Questions to answer:
• a. According to the Michele Volansky profile, from which university did she receive her PhD?
• b. Translate this sentence from the Michele Volansky profile into Spanish: "Her own play Whispering City was produced as part of the Steppenwolf Arts Exchange Program in the Fall of 1999."

Source document:
Michele Volansky

    PlayPenn Associate Artistic Director
    Foundry Lead Artist

    Michele Volansky is Chair and Associate Professor of Drama at Washington College (MD), from which she earned a B.A. in English. She has worked on nearly 200 new and established plays in her professional career, developing new works by such writers as Sam Shepard, Daniel Stern, Warren Leight, Jeffrey Hatcher, Bruce Graham, Tina Landau, Charles L. Mee and Bruce Norris, along with many others. Her work on Shepard’s rewrite of Buried Child (directed by Gary Sinise) and Dale Wasserman’s One Flew Over The Cuckoo’s Nest (directed by Terry Kinney and starring Gary Sinise) earned her two Broadway credits and participation in the Tony Award for Best Revival of Cuckoo’s Nest. She has guest dramaturged at the Arden Theater Company, South Coast Rep, the Atlantic Theatre Company, Victory Gardens and Next Theatre, in addition to her staff time at Actors Theatre of Louisville (1992-95), Steppenwolf Theatre Company (1995-2000) and Philadelphia Theatre Company (2000-2004). Her own play Whispering City was produced as part of the Steppenwolf Arts Exchange Program in the Fall of 1999. Since its inception, Dr. Volansky has served as Conference Dramaturg and Associate Artist for the Philadelphia-based new play development conference PlayPenn. She has served as an artistic consultant for the TCG playwright residency program, a reader for the Eugene O’Neill Center’s National Playwrights Conference and the New York Shakespeare Festival/The Joseph Papp Public Theatre’s Emerging Voices Program, as well as a grants review panelist for Philadelphia-area arts organizations. She is the 1999 inaugural co-recipient of the Elliot Hayes Award for Dramaturgy and was the President of LMDA, the Literary Managers and Dramaturgs of the Americas (2002-2004). Volansky’s book on playwriting and collaboration with Bruce Graham entitled The Collaborative Playwright was published in March, 2007 by Heinemann Press. She holds an M.A. from Villanova University and a PhD from the University of Hull (England); her dissertation explores the politics and advocacy of the critics Kenneth Tynan and Frank Rich.

Provided material:

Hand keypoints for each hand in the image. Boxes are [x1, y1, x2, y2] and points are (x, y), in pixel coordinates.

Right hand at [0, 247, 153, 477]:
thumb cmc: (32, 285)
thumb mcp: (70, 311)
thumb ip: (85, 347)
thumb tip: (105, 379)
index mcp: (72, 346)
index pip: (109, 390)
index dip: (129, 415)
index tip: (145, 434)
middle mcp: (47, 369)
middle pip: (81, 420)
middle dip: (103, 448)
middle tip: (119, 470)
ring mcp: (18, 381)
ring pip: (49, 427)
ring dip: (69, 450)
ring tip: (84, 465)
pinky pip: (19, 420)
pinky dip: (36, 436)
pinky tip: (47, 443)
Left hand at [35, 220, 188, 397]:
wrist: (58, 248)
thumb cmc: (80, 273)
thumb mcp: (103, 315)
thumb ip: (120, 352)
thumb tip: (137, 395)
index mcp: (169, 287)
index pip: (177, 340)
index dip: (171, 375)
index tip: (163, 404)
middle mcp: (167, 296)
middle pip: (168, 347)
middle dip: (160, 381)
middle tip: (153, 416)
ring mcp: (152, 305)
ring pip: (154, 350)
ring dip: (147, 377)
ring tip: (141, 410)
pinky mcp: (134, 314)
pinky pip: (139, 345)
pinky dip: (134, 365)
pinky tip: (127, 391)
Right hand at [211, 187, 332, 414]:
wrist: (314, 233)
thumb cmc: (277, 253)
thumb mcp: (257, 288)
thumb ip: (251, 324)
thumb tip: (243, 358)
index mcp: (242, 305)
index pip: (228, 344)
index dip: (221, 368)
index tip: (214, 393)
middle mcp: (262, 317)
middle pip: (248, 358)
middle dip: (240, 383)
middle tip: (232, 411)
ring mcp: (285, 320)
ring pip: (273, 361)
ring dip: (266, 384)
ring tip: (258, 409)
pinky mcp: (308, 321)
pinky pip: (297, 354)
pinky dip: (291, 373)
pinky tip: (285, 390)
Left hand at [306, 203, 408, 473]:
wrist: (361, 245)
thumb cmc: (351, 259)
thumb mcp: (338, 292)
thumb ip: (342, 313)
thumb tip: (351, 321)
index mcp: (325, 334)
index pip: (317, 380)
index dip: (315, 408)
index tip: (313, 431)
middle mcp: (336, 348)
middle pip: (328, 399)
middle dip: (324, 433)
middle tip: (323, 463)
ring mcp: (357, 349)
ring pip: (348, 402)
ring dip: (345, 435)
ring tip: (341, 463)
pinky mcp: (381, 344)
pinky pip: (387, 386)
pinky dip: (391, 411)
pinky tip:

Numbered answers:
• a. The University of Hull (England)

• b. Su propia obra, Whispering City, se produjo como parte del Steppenwolf Arts Exchange Program en el otoño de 1999.